Yumna recounts that parents and schools didn’t encourage space education, because they perceive it as an “expensive hobby” only suited for the elite. It is usually believed that you can’t teach or learn about astronomy without a telescope, which, Yumna maintains, is “quite false”.
As she persevered, international organizations embraced Yumna. She even received a telescope autographed by NASA Astronaut Scott Kelly.
The national space agency, Space and Upper Atmosphere Research Commission (SUPARCO), has been working to promote indigenous space technology and development for years. However, Yumra was initially unable to contact it.
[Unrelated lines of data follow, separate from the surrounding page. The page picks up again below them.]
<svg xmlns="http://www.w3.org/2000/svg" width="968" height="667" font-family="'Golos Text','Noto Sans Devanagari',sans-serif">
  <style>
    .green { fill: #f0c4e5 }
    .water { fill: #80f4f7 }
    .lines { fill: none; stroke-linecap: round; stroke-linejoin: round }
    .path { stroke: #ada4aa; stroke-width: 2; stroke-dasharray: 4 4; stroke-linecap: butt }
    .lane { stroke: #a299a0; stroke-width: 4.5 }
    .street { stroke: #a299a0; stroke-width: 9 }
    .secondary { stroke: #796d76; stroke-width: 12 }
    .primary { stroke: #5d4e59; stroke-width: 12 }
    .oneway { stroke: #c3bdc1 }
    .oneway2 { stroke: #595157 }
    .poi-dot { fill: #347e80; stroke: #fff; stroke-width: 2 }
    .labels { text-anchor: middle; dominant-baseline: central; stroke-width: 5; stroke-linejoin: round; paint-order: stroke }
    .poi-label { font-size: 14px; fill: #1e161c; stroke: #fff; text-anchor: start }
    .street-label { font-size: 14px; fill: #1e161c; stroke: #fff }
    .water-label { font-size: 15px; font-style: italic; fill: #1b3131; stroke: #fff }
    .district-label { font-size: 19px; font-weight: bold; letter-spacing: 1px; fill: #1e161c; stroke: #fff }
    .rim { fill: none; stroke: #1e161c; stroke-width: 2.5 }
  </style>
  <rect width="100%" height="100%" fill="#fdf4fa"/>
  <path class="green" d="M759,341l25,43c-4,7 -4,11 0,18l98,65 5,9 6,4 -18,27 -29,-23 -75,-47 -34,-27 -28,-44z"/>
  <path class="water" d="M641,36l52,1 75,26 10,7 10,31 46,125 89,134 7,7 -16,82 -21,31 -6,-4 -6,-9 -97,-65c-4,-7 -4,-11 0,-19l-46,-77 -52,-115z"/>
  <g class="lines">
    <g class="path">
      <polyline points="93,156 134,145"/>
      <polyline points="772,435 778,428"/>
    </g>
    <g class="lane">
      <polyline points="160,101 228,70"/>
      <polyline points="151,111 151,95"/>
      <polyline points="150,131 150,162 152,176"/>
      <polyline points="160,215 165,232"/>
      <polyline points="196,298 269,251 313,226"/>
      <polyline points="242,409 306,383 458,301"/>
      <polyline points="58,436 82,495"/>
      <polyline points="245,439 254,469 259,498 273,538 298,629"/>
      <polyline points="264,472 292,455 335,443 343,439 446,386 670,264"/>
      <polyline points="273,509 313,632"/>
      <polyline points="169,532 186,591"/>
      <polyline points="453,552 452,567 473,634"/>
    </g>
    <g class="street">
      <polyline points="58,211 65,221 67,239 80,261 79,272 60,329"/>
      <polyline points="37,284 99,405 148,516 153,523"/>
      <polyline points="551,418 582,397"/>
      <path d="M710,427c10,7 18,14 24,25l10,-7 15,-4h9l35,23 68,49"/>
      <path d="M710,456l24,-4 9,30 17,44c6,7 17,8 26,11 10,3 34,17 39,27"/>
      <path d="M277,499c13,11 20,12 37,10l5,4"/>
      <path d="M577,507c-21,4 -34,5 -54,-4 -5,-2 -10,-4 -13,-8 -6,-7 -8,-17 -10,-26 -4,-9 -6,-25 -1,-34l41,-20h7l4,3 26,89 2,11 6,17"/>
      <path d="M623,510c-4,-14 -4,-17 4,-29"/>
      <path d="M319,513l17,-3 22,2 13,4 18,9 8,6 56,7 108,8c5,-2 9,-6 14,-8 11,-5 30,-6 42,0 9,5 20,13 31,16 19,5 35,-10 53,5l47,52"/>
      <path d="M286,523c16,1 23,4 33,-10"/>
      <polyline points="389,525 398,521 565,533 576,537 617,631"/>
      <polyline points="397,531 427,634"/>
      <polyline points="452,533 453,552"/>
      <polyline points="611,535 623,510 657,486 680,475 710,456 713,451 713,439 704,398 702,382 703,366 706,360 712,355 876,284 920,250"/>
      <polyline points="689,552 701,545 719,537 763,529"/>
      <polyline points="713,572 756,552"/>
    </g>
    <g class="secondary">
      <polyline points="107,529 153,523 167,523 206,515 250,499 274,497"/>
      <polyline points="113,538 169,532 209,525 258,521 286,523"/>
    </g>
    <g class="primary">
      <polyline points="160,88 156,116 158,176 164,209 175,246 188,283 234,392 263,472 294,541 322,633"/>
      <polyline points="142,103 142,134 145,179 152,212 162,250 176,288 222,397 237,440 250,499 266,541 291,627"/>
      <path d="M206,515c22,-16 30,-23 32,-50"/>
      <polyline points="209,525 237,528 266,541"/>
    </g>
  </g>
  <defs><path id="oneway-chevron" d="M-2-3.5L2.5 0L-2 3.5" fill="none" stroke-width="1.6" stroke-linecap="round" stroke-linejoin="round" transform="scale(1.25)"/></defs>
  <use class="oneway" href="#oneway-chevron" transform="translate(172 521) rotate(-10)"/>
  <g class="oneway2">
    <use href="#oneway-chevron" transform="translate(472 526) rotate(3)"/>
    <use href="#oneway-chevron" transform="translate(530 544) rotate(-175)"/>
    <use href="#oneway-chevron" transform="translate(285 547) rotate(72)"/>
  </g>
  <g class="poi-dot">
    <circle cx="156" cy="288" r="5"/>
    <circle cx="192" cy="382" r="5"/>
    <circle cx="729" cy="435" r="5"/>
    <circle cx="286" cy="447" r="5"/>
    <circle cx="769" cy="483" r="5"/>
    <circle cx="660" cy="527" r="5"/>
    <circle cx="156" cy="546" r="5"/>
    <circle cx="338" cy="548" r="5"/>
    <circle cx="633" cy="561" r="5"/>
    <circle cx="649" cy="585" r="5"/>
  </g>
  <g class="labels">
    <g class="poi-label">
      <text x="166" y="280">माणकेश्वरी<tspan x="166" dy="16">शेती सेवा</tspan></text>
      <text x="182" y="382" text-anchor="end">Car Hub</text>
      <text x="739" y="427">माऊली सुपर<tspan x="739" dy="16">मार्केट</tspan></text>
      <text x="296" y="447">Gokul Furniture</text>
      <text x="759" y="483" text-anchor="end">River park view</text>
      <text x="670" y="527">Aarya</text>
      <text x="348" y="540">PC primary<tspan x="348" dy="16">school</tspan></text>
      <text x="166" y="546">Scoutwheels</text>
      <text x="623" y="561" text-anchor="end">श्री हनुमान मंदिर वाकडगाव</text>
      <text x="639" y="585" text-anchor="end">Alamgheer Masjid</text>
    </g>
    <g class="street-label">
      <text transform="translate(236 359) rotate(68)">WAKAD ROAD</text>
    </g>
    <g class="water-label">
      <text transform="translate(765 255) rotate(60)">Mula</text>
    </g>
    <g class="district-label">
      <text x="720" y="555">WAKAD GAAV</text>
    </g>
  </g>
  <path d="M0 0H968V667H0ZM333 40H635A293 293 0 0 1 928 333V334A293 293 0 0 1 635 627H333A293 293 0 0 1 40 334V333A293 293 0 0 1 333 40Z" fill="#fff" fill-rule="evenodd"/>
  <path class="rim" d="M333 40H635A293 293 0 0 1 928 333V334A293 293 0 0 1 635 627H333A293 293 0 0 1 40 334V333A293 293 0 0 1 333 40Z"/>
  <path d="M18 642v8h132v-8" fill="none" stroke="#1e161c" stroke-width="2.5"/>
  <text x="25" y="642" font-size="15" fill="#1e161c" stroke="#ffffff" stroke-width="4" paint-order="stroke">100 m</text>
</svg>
Disappointed, she looked toward other online sources to satisfy her craving for space. During one of her online astronomy conquests, she found the Lahore Astronomical Society (LAST). She got exposed to more communities, space enthusiasts, online content, as well as access to instruments like telescopes and solar glasses, etc.
SUPARCO used to be at the frontline in Asia in its heyday, conducting research, even launching rockets. Unfortunately, as the years have gone by, the national space agency has become a thing of the past.
Eventually, circumstances led to Pakistan’s last satellite, Paksat-1R, being funded, constructed, and launched by China in 2011. Today, Pakistan’s position in the space race is limited to the gesture of Chinese astronauts taking its flag into space.
While there are promises of better times, and Pakistani rockets being launched into space, for many, the situation seems gloomy without adequate awareness and education of scientists and the development of space science in Pakistan.
Talking about what can be done to improve the chances of a Pakistan where children can fulfil their dreams of becoming astronauts, Yumna explains that it is going to be a long journey.
The need of the hour is to spread awareness about the subject and demystify the myths that are ingrained in people’s minds. The next step would be the provision of education in space science in universities and schools.
As things stand, there is no way to study astronomy or space science at school or university. A few universities offer astrophysics only at the PhD level. Yumna believes that only after sufficient awareness will people demand that space science be part of formal education in Pakistan.
“It all starts by taking small steps,” says Yumna. Just like the small step taken by Neil Armstrong.